One’s moved and inspired by the story as told, just never tested. We take up with Hawking in 1963 when he was a graduate student at Cambridge. Eddie Redmayne’s transformation from precocious geek to quietly suffering motor neurone sufferer (his casting being a natural slight to actors with advanced and debilitating motor neurone disease everywhere) is vivid. He gives a great physical performance, embodying, no pun intended, the frustration and despair of a man possessed of a razor sharp intellect, forced to watch his body atrophy. Felicity Jones, as Jane, Hawking’s girlfriend, then spouse, is stoic and reserved, giving a fine sense of a woman first supportive, then trapped, in a marriage divested of the intimacy and emotional support other lifers hope for and sometime receive.

Given the difficulties experienced by both characters, the knee jerk reaction is to praise director James Marsh’s evenhandedness. Jones is tempted by choirmaster Charlie Cox but does her best to bury her feelings (if she does act on them we’re spared it lest she appear unsympathetic) while Redmayne resists getting further help despite the toll his illness is taking on his wife, but then we understand that Hawking’s a proud man who’s somewhat in denial about the scale and speed of his degeneration. Everything’s understated and dignified, the audience invited to meter out their sympathy equally while reserving judgment. The problem with this is that it’s a reprise of a relationship designed to meet the approval of the living-breathing counterparts.

Perhaps Hawking was a great deal less reasonable than he appears here. Uncharacteristically for an academic he may have even flirted with insensitivity on occasion. Perhaps Jane Hawking was sleeping with her choirmaster, later home help, for years before the voice synthesized scientist called time to marry his live-in nurse. We simply don’t know and sadly the movie offers us no chance to find out.

However it’s the treatment of the aforementioned nurse, Elaine Mason, played here by Maxine Peake as a likable and refreshingly sexually liberated carer, that shows how far James Marsh is prepared to go in order to match the content of his movie with its bright and colourful grit-free palate. Mason, Hawking aficionados will know, was the Professor’s second wife, later accused by his family of vesting sustained physical and psychological abuse on her famous spouse.
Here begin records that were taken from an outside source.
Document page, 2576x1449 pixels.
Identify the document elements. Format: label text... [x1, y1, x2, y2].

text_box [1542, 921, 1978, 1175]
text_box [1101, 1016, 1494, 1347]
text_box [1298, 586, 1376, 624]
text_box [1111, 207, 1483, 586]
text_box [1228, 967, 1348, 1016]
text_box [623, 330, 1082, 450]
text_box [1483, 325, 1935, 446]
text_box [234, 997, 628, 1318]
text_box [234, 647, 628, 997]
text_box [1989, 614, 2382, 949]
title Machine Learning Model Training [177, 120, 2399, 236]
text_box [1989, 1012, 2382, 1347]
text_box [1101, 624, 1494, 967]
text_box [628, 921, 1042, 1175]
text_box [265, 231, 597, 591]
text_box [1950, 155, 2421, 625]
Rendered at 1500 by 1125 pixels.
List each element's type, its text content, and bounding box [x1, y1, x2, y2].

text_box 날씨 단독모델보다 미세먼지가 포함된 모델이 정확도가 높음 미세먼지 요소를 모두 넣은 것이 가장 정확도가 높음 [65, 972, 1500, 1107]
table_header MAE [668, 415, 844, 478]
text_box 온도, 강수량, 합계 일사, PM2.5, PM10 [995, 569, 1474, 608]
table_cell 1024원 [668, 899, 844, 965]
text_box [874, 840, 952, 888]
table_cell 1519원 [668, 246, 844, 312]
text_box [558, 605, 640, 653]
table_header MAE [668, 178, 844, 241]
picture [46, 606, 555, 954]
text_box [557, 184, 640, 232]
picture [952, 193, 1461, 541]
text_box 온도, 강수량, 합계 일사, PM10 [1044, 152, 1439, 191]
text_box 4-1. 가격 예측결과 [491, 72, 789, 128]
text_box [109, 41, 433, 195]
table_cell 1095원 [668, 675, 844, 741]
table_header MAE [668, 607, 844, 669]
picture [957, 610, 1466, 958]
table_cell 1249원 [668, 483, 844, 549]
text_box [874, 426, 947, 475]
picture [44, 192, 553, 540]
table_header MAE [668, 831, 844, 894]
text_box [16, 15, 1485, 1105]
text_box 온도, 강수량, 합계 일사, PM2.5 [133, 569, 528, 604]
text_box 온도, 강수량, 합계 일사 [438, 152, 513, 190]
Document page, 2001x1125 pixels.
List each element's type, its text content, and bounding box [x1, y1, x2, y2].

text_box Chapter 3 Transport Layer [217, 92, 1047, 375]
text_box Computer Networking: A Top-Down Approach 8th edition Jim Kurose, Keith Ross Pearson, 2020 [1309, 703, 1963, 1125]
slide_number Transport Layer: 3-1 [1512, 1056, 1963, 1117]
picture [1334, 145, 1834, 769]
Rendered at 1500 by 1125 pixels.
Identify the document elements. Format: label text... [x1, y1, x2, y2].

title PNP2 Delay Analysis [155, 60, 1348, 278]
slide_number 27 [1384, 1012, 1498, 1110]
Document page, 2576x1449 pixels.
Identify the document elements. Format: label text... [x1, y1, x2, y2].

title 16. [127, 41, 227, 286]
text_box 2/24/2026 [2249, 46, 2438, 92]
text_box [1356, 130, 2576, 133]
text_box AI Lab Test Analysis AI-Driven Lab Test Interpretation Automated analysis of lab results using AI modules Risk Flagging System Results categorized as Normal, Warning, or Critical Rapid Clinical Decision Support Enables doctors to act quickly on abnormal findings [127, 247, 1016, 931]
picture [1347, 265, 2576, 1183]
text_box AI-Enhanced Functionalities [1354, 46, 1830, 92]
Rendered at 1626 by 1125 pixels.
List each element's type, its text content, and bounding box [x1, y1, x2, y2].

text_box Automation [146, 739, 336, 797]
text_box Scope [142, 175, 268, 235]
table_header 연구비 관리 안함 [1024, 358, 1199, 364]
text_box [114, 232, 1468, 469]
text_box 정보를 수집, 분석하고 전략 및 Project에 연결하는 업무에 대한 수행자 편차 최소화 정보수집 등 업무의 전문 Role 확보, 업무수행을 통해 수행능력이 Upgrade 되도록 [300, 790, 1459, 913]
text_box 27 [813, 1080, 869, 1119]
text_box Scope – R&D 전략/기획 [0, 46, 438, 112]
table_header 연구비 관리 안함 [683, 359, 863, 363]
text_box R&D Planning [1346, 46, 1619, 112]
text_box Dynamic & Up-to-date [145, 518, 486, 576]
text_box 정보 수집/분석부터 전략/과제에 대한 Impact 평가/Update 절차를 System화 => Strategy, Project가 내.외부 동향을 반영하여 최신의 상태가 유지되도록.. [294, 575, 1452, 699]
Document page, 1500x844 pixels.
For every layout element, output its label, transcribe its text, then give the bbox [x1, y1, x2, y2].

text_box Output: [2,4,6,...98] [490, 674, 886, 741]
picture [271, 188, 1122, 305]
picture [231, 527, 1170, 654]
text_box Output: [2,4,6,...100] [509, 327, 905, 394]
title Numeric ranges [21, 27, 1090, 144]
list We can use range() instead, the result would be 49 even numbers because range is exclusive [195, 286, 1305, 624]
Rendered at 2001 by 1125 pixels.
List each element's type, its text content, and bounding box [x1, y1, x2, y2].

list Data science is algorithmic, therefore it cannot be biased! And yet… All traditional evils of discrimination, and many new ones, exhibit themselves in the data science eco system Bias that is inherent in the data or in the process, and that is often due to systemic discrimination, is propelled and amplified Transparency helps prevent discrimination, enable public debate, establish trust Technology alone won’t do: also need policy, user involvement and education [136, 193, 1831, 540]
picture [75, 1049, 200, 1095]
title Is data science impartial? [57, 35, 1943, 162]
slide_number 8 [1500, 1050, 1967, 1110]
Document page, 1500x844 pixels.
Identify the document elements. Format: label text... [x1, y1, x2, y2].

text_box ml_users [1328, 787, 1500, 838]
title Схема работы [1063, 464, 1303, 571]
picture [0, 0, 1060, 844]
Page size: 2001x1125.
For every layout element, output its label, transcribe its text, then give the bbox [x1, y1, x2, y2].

This being the story of Stephen and Jane, the film ends on an upbeat and inspirational note, with Peake’s character balancing out Jones’ love interest. Both, it’s suggested, evolve to outgrow their old love but find a suitable, better-suited replacement. It’s the kind of ending an audience can get behind. But alleged though the abuse is (Hawking has remained tight lipped on it), Mason’s flattering and benign inclusion will surely consign this movie to the fantasy section of some people’s Blu-ray collections. Still, the whole film’s washed this way in the interests of cherry picking the parts Jo and Jolene Public want to see; the struggle with adversity, the heartache, the bond between two people under trying circumstances, and of course the ultimate triumph of optimism: Hawking’s mantra that there’s no boundary to human endeavor.

So The Theory of Everything hits all the award buttons. It’s a story of towering intellectual achievement juxtaposed with almost unimaginable physical decline and better yet, given the requirement to handle such an illness with sensitivity and not judge any of the people involved, it’s a tale in which the only villain is a medical condition. But beyond dates, times and engagements, how truthful is it? “Your thoughts won’t change, it’s just that eventually no one will know what they are”, the diagnosing doctor tells a devastated young Hawking. Unfortunately after two hours of biopic we’re no closer to knowing what the great man actually thought and felt during this period, and worse yet, the filmmaker doesn’t have a theory they’re prepared to share. Nicely played and mounted then, but a defense of this movie’s biographical credentials might be tougher than a Cambridge physics PhD viva.

Directed by: James Marsh

Country: UK

Year: 2014

Running Time: 123 mins

Certificate: 12A for thick rimmed glasses, science illustrated for the dumb audience using potatoes and peas, and everyone being just so reasonable and humane.